[Extracted page text data]

- - - - - - -

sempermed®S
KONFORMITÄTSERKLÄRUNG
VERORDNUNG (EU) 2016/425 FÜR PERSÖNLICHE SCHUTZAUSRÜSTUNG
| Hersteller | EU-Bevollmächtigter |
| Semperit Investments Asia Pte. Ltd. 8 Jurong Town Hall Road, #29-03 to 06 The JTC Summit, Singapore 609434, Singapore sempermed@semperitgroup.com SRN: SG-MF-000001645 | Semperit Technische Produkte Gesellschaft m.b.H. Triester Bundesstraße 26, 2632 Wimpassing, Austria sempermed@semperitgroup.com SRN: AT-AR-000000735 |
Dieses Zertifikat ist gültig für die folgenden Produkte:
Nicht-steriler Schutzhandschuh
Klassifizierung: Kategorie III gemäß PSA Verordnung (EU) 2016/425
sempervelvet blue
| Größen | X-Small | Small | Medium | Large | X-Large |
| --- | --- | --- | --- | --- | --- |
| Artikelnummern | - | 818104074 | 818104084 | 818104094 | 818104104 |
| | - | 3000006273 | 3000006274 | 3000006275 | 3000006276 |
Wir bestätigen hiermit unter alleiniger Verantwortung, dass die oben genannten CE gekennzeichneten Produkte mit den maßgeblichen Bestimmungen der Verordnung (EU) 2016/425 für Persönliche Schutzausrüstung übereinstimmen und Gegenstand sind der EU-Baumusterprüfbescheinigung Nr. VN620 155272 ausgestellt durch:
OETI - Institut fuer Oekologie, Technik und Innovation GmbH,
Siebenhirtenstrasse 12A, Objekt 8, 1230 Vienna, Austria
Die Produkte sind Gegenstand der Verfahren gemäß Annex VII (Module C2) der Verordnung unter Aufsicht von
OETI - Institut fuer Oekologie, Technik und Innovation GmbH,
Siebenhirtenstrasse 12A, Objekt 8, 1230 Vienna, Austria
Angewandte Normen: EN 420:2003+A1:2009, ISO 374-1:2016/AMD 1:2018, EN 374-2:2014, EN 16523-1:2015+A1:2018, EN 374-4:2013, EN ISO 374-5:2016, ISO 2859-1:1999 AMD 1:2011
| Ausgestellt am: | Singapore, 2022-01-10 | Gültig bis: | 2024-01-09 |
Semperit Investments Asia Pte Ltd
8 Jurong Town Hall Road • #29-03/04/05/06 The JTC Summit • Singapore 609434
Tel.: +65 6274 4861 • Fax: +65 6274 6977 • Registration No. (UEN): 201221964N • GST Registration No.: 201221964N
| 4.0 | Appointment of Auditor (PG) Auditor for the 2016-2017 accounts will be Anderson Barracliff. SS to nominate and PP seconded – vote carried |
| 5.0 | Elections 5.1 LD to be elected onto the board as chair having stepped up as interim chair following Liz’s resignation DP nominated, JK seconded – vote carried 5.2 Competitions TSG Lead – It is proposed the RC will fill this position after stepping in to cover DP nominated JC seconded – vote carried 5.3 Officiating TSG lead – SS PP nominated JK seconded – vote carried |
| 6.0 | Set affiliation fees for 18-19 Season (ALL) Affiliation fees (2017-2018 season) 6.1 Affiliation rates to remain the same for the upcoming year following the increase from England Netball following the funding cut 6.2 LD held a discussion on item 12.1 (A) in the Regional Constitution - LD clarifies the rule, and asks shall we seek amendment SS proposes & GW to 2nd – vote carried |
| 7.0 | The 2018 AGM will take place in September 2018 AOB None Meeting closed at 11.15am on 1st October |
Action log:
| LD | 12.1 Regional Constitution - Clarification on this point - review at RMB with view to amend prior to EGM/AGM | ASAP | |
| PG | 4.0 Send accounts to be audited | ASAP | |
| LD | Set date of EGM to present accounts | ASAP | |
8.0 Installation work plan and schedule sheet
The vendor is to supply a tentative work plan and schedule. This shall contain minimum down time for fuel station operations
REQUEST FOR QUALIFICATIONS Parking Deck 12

- - - - - - -

▶ _The problem_:
Every entry above should be given again exactly as shown.

▶ _Finished exercise_:
sempermed®S
KONFORMITÄTSERKLÄRUNG
VERORDNUNG (EU) 2016/425 FÜR PERSÖNLICHE SCHUTZAUSRÜSTUNG
| Hersteller | EU-Bevollmächtigter |
| Semperit Investments Asia Pte. Ltd. 8 Jurong Town Hall Road, #29-03 to 06 The JTC Summit, Singapore 609434, Singapore sempermed@semperitgroup.com SRN: SG-MF-000001645 | Semperit Technische Produkte Gesellschaft m.b.H. Triester Bundesstraße 26, 2632 Wimpassing, Austria sempermed@semperitgroup.com SRN: AT-AR-000000735 |
Dieses Zertifikat ist gültig für die folgenden Produkte:
Nicht-steriler Schutzhandschuh
Klassifizierung: Kategorie III gemäß PSA Verordnung (EU) 2016/425
sempervelvet blue
| Größen | X-Small | Small | Medium | Large | X-Large |
| --- | --- | --- | --- | --- | --- |
| Artikelnummern | - | 818104074 | 818104084 | 818104094 | 818104104 |
| | - | 3000006273 | 3000006274 | 3000006275 | 3000006276 |
Wir bestätigen hiermit unter alleiniger Verantwortung, dass die oben genannten CE gekennzeichneten Produkte mit den maßgeblichen Bestimmungen der Verordnung (EU) 2016/425 für Persönliche Schutzausrüstung übereinstimmen und Gegenstand sind der EU-Baumusterprüfbescheinigung Nr. VN620 155272 ausgestellt durch:
OETI - Institut fuer Oekologie, Technik und Innovation GmbH,
Siebenhirtenstrasse 12A, Objekt 8, 1230 Vienna, Austria
Die Produkte sind Gegenstand der Verfahren gemäß Annex VII (Module C2) der Verordnung unter Aufsicht von
OETI - Institut fuer Oekologie, Technik und Innovation GmbH,
Siebenhirtenstrasse 12A, Objekt 8, 1230 Vienna, Austria
Angewandte Normen: EN 420:2003+A1:2009, ISO 374-1:2016/AMD 1:2018, EN 374-2:2014, EN 16523-1:2015+A1:2018, EN 374-4:2013, EN ISO 374-5:2016, ISO 2859-1:1999 AMD 1:2011
| Ausgestellt am: | Singapore, 2022-01-10 | Gültig bis: | 2024-01-09 |
Semperit Investments Asia Pte Ltd
8 Jurong Town Hall Road • #29-03/04/05/06 The JTC Summit • Singapore 609434
Tel.: +65 6274 4861 • Fax: +65 6274 6977 • Registration No. (UEN): 201221964N • GST Registration No.: 201221964N
| 4.0 | Appointment of Auditor (PG) Auditor for the 2016-2017 accounts will be Anderson Barracliff. SS to nominate and PP seconded – vote carried |
| 5.0 | Elections 5.1 LD to be elected onto the board as chair having stepped up as interim chair following Liz’s resignation DP nominated, JK seconded – vote carried 5.2 Competitions TSG Lead – It is proposed the RC will fill this position after stepping in to cover DP nominated JC seconded – vote carried 5.3 Officiating TSG lead – SS PP nominated JK seconded – vote carried |
| 6.0 | Set affiliation fees for 18-19 Season (ALL) Affiliation fees (2017-2018 season) 6.1 Affiliation rates to remain the same for the upcoming year following the increase from England Netball following the funding cut 6.2 LD held a discussion on item 12.1 (A) in the Regional Constitution - LD clarifies the rule, and asks shall we seek amendment SS proposes & GW to 2nd – vote carried |
| 7.0 | The 2018 AGM will take place in September 2018 AOB None Meeting closed at 11.15am on 1st October |
Action log:
| LD | 12.1 Regional Constitution - Clarification on this point - review at RMB with view to amend prior to EGM/AGM | ASAP | |
| PG | 4.0 Send accounts to be audited | ASAP | |
| LD | Set date of EGM to present accounts | ASAP | |
8.0 Installation work plan and schedule sheet
The vendor is to supply a tentative work plan and schedule. This shall contain minimum down time for fuel station operations
REQUEST FOR QUALIFICATIONS Parking Deck 12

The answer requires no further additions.